Worlds collided when the ghetto street sounds of Dizzee Rascal’s crew played a venue normally accustomed to more reserved performances from classical musicians. This stage was set to create a street atmosphere. Dangerous red and black lit up the DJ on a background of cold blue floor lighting, intertwined with the green circles of light typically seen at horror shows.
After opening with ‘Just Sitting Here’, Dizzee stood up, greeted “the L-D-N” getting everyone on their feet proclaiming, “this ain’t no sit down thing”. Asking the audience to “listen faster” he then mesmerised them with an accelerating rap creating a frenzy of excitement. More songs from ‘Boy In Da Corner’ followed, then Dizzee attempted to crank the atmosphere up further with some audience participation. But apart from the diehard groupies eventually joining in, his efforts fell on barren soil. “You people are gonna respect me if it kills me.”
Dizzee rewarded obliging fans at the front by gracing their outstretched hands with his, but this atmosphere struggled to spread
through the whole auditorium. It was not designed for that. And when Dizzee’s city song asked North, East, South and West London to make some noise, it became apparent from the reaction most of the crowd were not Londoners, “I can’t hear you!”. But Dizzee did end on a high when he came out for his encore to perform his debut single ‘Fix Up Look Sharp’, a song less ardent fans were more familiar with and better equipped to appreciate.

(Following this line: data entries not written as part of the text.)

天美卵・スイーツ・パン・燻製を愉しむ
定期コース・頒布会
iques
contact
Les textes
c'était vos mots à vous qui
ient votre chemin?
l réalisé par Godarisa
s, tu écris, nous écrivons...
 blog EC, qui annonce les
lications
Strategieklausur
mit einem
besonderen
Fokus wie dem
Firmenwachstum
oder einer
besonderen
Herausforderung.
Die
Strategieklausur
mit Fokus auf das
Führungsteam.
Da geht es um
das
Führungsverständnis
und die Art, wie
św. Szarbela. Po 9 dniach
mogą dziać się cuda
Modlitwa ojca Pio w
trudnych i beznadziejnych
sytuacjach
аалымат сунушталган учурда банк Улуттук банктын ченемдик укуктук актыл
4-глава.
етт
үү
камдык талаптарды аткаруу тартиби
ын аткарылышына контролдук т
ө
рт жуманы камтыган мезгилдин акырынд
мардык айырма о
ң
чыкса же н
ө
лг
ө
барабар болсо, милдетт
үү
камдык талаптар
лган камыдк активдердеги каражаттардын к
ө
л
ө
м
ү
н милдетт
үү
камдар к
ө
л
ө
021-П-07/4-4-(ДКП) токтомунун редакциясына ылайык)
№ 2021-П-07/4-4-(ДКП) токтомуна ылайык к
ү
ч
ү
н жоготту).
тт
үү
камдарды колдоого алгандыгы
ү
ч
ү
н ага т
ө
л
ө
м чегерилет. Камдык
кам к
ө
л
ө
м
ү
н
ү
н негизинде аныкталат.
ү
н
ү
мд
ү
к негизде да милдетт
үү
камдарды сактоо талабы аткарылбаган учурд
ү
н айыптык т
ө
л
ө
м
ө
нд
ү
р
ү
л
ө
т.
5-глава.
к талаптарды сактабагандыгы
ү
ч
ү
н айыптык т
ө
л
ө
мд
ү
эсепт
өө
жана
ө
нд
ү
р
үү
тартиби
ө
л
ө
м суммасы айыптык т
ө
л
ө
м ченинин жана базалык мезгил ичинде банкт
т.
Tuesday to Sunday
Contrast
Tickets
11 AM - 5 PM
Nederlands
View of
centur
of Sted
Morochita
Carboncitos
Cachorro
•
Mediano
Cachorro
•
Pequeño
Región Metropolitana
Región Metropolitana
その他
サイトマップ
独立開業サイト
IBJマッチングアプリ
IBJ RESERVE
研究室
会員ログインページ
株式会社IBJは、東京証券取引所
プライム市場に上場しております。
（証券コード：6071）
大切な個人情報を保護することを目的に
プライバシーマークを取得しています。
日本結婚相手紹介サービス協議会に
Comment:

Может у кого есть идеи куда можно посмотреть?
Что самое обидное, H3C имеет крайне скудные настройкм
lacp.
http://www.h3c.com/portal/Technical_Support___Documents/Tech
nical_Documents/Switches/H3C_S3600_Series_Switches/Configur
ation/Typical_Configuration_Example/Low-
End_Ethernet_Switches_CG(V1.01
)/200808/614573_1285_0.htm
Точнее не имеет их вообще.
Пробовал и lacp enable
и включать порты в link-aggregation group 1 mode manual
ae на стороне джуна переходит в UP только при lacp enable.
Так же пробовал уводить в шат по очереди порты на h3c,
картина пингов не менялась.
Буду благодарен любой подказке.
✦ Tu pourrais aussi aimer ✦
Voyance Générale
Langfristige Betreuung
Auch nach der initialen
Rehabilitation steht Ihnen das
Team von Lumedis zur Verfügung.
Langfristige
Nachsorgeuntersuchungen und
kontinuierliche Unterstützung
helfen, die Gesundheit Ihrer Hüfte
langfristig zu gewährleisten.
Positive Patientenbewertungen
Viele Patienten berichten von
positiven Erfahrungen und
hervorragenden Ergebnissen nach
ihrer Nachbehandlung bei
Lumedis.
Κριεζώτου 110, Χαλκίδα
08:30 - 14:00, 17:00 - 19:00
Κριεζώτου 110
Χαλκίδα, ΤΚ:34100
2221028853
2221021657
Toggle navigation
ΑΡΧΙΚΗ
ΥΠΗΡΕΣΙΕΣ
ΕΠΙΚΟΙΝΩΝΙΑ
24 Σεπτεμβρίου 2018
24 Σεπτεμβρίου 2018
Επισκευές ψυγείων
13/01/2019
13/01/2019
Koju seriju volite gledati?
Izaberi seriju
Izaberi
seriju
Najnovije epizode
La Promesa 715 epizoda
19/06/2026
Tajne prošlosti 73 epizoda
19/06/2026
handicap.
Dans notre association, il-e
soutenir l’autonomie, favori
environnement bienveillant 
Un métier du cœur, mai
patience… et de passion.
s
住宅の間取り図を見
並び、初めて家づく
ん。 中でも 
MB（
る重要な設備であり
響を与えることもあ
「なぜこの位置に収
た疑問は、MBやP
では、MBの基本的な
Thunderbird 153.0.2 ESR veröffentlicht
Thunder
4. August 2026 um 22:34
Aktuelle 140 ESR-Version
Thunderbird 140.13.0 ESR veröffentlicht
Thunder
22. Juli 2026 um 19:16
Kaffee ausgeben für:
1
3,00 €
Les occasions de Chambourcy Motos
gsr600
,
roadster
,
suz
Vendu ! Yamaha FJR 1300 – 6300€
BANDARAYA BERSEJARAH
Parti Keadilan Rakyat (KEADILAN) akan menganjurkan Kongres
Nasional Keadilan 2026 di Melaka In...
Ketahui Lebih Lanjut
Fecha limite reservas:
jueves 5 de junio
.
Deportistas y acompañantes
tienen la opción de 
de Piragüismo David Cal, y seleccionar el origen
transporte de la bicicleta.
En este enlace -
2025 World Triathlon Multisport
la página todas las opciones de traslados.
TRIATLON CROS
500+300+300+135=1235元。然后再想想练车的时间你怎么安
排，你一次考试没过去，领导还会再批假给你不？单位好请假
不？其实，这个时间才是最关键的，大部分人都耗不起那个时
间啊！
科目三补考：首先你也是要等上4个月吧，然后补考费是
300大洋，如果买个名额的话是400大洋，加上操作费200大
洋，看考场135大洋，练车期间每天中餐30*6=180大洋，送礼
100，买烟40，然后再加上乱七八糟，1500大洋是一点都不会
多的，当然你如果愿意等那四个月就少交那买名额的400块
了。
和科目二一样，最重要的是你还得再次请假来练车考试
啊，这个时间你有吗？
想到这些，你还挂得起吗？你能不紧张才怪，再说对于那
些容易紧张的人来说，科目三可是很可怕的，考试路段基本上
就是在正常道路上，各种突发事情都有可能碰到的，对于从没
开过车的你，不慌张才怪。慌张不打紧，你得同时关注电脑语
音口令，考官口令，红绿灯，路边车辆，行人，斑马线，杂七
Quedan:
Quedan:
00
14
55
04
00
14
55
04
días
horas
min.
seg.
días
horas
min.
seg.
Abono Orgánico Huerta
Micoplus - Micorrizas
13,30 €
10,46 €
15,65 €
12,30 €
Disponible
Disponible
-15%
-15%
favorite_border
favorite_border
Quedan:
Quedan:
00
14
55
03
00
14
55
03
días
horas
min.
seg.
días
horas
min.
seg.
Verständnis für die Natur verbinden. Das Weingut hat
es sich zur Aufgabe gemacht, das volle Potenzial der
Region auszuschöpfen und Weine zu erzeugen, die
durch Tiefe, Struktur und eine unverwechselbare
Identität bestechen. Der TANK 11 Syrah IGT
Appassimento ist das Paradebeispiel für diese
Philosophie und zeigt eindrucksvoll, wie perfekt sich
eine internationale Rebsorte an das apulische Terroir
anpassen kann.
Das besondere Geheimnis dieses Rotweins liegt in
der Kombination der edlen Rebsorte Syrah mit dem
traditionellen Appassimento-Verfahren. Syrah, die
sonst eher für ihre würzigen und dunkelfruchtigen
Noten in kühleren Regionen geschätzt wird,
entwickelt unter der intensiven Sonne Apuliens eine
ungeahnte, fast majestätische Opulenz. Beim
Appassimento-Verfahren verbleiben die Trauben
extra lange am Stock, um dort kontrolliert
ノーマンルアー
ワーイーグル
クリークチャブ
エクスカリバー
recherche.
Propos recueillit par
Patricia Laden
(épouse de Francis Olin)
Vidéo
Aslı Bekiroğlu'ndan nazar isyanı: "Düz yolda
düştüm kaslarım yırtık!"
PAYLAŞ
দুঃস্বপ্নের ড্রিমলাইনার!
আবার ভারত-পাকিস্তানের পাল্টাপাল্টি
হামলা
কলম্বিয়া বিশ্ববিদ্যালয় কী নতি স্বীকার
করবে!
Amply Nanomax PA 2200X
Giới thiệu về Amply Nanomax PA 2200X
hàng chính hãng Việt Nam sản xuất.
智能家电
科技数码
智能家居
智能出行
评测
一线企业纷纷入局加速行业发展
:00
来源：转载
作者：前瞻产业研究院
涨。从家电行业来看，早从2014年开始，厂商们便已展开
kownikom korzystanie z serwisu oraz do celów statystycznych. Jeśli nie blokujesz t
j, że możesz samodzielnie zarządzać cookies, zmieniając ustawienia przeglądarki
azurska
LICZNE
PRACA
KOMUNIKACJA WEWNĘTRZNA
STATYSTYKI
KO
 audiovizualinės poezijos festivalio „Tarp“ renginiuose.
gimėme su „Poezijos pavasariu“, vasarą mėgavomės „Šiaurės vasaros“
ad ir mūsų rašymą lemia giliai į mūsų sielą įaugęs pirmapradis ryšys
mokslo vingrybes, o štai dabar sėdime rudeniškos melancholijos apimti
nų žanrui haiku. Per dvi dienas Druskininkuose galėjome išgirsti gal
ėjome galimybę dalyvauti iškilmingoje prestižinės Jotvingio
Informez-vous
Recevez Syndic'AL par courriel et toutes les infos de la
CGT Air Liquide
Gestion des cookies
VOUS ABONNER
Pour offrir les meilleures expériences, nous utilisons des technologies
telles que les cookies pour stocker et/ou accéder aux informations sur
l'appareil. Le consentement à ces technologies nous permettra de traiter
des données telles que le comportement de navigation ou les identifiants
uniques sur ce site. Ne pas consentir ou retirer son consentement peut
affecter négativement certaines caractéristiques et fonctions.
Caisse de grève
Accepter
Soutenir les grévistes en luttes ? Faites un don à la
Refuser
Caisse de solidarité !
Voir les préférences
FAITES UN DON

His powerful lyrics appeal to all kids, ghetto or not and this was reflected in the culturally diverse audience. But Dizzee belongs to the street and he’s proud of it. His razor sharp tongue sounded out of place in an arena used to hearing orchestras play. That he was invited to play at the Royal Festival Hall at all is testament to his award winning talent. Dizzee is a fantastic performer but homogeny breeds mediocrity and he should be seen in a venue with a character matching his own.